'RGBD' 태그의 글 목록

'RGBD'에 해당되는 글 1건

2018.11.13 RGBD Object labeling using CNN 1

2018. 11. 13. 10:39

RGBD Object labeling using CNN 인공지능로봇/로봇손지능2018. 11. 13. 10:39

U. Asif, M. Bennamoun, and F. Sohel, “A Multi-modal, discriminative and spatially invariant CNN for RGB-D object labeling,” IEEE Transactions on Pattern Analysis and Machine Intelligence

Abstract

While deep convolutional neural networks have shown a remarkable success in image classification, the problems of inter-class similarities, intra-class variances, the effective combination of multimodal data, and the spatial variability in images of objects remain to be major challenges. To address these problems, this paper proposes a novel framework to learn a discriminative and spatially invariant classification model for object and indoor scene recognition using multimodal RGB-D imagery. This is achieved through three postulates: 1) spatial invariance - this is achieved by combining a spatial transformer network with a deep convolutional neural network to learn features which are invariant to spatial translations, rotations, and scale changes, 2) high discriminative capability - this is achieved by introducing Fisher encoding within the CNN architecture to learn features which have small inter-class similarities and large intra-class compactness, and 3) multimodal hierarchical fusion - this is achieved through the regularization of semantic segmentation to a multi-modal CNN architecture, where class probabilities are estimated at different hierarchical levels (i.e., imageand pixel-levels), and fused into a Conditional Random Field (CRF)- based inference hypothesis, the optimization of which produces consistent class labels in RGB-D images. Extensive experimental evaluations on RGB-D object and scene datasets, and live video streams (acquired from Kinect) show that our framework produces superior object and scene classification results compared to the state-of-the-art methods.

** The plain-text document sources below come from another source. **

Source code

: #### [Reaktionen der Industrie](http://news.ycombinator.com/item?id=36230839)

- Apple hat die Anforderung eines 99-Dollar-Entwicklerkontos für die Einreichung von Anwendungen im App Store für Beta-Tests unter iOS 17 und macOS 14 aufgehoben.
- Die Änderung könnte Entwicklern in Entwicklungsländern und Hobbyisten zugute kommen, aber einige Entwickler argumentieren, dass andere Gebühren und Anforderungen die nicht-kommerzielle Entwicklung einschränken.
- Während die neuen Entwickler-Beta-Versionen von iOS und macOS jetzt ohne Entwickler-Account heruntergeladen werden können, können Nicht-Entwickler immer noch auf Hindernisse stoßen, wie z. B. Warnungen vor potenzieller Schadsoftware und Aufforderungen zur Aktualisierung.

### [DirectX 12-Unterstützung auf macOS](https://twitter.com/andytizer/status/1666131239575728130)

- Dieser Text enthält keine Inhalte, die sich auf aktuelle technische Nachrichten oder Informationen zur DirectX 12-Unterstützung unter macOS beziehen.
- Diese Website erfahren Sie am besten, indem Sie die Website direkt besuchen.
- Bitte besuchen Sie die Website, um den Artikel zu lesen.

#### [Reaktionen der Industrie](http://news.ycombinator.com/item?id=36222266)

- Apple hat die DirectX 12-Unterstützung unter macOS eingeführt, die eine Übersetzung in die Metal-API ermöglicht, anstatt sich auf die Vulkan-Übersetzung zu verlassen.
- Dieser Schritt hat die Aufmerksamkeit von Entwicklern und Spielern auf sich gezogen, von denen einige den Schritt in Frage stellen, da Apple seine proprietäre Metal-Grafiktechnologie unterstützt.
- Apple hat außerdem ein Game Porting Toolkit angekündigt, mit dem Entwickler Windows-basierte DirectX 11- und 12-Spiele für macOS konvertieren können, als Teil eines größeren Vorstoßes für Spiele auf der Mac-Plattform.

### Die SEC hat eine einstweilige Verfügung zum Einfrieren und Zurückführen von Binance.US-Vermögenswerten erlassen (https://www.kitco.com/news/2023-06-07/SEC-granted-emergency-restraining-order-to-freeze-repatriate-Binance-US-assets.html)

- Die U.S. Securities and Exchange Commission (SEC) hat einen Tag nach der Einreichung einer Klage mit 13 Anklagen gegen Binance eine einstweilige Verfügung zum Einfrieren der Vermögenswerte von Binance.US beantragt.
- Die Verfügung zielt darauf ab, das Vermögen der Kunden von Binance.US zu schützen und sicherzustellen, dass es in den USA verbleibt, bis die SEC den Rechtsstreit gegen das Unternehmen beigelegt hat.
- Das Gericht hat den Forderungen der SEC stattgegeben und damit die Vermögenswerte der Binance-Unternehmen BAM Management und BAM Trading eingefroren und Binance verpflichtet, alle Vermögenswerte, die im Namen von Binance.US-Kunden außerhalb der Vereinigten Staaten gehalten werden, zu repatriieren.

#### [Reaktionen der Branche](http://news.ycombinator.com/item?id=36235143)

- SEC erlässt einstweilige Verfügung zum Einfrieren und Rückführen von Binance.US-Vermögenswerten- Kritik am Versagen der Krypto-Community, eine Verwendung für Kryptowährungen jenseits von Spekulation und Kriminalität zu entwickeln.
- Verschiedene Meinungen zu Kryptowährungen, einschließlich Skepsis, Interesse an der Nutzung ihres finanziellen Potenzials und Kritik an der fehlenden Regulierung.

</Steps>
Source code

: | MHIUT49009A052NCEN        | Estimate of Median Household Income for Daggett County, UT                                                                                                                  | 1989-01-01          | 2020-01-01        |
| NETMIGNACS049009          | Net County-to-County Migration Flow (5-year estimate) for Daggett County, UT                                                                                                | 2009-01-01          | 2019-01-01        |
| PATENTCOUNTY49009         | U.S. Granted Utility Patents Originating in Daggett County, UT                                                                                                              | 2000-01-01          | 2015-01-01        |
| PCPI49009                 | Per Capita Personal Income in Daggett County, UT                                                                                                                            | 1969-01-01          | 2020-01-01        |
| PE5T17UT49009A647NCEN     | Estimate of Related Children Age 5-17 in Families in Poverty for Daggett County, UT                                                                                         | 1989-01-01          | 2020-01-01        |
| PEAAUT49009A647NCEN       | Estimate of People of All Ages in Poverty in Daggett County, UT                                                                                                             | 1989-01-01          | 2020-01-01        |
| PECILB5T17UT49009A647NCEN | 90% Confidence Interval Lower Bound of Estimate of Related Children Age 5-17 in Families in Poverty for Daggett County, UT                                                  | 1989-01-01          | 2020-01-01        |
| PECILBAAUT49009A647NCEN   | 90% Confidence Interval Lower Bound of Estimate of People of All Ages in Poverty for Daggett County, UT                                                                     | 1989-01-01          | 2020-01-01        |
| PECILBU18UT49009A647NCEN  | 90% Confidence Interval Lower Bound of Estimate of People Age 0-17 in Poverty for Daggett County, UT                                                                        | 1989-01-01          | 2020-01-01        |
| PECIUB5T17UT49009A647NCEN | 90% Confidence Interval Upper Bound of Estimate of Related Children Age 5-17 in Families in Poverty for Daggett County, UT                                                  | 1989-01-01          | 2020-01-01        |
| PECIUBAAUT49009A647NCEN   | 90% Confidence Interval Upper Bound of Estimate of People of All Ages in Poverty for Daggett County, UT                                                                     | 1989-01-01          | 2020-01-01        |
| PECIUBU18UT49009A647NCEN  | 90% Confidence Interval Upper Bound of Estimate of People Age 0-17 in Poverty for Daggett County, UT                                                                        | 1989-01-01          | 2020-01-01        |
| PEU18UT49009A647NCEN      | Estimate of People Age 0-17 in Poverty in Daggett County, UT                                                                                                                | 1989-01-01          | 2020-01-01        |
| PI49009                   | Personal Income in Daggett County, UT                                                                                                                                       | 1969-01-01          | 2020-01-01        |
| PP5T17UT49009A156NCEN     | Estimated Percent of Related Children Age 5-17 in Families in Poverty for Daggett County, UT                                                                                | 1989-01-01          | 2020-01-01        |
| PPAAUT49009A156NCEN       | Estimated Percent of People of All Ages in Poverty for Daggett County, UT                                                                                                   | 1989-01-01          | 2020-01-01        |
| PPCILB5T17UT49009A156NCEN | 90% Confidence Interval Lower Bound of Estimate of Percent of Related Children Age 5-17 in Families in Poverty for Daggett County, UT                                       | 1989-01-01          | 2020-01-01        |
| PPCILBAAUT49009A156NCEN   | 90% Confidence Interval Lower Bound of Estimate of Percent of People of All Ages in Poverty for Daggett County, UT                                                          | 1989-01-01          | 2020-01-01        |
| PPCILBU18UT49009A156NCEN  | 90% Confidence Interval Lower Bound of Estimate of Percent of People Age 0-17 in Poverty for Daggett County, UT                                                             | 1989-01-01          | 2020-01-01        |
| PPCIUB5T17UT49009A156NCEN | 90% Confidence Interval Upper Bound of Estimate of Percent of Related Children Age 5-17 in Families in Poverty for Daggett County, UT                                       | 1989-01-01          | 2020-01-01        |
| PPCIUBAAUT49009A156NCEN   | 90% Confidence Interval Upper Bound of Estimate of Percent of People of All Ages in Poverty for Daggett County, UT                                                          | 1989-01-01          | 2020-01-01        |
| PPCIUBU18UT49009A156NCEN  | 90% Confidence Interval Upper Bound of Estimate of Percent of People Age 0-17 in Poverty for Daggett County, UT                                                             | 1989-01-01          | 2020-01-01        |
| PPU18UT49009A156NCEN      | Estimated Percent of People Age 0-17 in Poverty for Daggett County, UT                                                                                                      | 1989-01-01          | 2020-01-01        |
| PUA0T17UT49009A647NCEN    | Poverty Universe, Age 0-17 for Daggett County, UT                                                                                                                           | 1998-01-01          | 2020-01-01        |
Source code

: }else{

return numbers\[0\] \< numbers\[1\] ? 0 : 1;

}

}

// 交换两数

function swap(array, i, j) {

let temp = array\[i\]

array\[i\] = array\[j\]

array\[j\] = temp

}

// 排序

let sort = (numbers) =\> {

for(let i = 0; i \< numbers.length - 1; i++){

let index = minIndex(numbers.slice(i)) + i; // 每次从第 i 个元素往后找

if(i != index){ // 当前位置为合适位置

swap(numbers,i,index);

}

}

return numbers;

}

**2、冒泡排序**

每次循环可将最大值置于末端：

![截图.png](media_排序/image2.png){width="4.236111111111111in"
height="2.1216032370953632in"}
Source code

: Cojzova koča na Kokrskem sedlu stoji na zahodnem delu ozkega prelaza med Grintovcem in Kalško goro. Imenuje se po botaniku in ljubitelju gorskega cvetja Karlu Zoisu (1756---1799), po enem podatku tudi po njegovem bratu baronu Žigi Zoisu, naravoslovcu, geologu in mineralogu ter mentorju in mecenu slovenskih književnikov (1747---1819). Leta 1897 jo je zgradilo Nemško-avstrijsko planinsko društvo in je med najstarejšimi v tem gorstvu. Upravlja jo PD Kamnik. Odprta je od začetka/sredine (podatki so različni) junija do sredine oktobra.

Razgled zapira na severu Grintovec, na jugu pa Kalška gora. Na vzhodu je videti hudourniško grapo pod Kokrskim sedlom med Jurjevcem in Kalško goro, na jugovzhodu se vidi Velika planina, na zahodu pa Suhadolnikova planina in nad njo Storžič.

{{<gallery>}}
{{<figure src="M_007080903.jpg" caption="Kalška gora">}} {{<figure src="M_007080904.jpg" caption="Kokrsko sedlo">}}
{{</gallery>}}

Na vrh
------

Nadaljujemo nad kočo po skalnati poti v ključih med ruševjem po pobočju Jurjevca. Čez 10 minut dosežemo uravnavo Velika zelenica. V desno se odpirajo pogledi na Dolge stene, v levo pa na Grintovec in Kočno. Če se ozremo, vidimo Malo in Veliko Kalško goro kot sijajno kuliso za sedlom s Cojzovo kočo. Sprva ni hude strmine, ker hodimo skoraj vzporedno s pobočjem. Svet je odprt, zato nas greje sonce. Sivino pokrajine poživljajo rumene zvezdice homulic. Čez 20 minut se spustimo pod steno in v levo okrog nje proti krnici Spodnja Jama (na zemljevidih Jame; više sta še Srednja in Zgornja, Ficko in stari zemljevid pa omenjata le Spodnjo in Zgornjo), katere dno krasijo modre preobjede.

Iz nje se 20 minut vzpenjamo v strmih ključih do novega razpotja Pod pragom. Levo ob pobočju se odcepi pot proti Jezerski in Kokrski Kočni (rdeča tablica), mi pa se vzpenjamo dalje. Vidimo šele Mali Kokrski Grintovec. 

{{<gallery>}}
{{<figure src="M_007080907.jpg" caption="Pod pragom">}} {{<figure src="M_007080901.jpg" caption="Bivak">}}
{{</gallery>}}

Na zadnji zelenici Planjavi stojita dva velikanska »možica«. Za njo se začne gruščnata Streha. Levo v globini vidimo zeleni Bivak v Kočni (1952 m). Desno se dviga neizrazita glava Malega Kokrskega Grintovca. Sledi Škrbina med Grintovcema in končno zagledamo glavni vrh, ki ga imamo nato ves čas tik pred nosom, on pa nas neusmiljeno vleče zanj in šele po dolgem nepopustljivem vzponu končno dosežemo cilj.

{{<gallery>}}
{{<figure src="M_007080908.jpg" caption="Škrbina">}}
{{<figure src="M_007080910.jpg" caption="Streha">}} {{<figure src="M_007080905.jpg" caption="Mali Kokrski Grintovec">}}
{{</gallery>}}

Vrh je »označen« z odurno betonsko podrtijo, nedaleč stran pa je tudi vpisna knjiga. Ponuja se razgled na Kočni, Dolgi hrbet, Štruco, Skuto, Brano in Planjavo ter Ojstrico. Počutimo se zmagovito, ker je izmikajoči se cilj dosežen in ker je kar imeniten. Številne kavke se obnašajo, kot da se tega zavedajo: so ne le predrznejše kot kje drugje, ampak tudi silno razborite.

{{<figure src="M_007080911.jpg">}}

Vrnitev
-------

일단 CNN과 RL을 떠나, Grasping Object를 위해 일단 필요한 것은 3D object에 대한 perception이다. robotics에서 가장 중요한 것은 일단 실제 환경을 보고 인식하는 거이므로 일단 2D이미지가 아닌 3D이미지 인것이다. 즉 RGB-D와 같은 3차원 이미지 정보를 인식하여 물체를 인식하는 문제이다. 2번째는 단순히 물체의 분류뿐아니라 3차원 위치, 방향정보를 인식해 내는 것이다. 이 문제만으로도 아직 많은 연구가 진행중인 것을 알 수 있다. 이 논문만 해도 공간불변(이동, 회전. 스케일 등) 신경망을 별도 기존의 CNN과 결합시켜 조합적으로 사용했다고 기술하고, 멀티모달 계층적 퓨전을 위해 멀티모달 CNN구조를 제안하고 있다. 또한 fisher encoding이란 기법을 적용하여, 분류유사성을 다루고 있다. 실제로 라이브 비디오를 통해, 기존의 방법보다 뛰어난 결과를 보여주고 있다.

이뿐 아니다.저자의 최근 연구 비디오를 보면, Graspnet을 보여주고 있다.

GraspNet: An Efficient Convolutional Neural Network for Real-time Grasp Detection for Low-powered Devices Umar Asif, Jianbin Tang, and Stefan Harrer, IBM Research Australia, IJCAI - 2018

좀 더 논문을 살펴보면, RGBD이미지를 위해 멀티모달을 위한 CNN구조를 보면 RGB를 위한 CNN들과 depth모달리티를 위한 CNN이 분리되어 학습되고, 두번째 FCN으로 연결되는 구조를 보인다.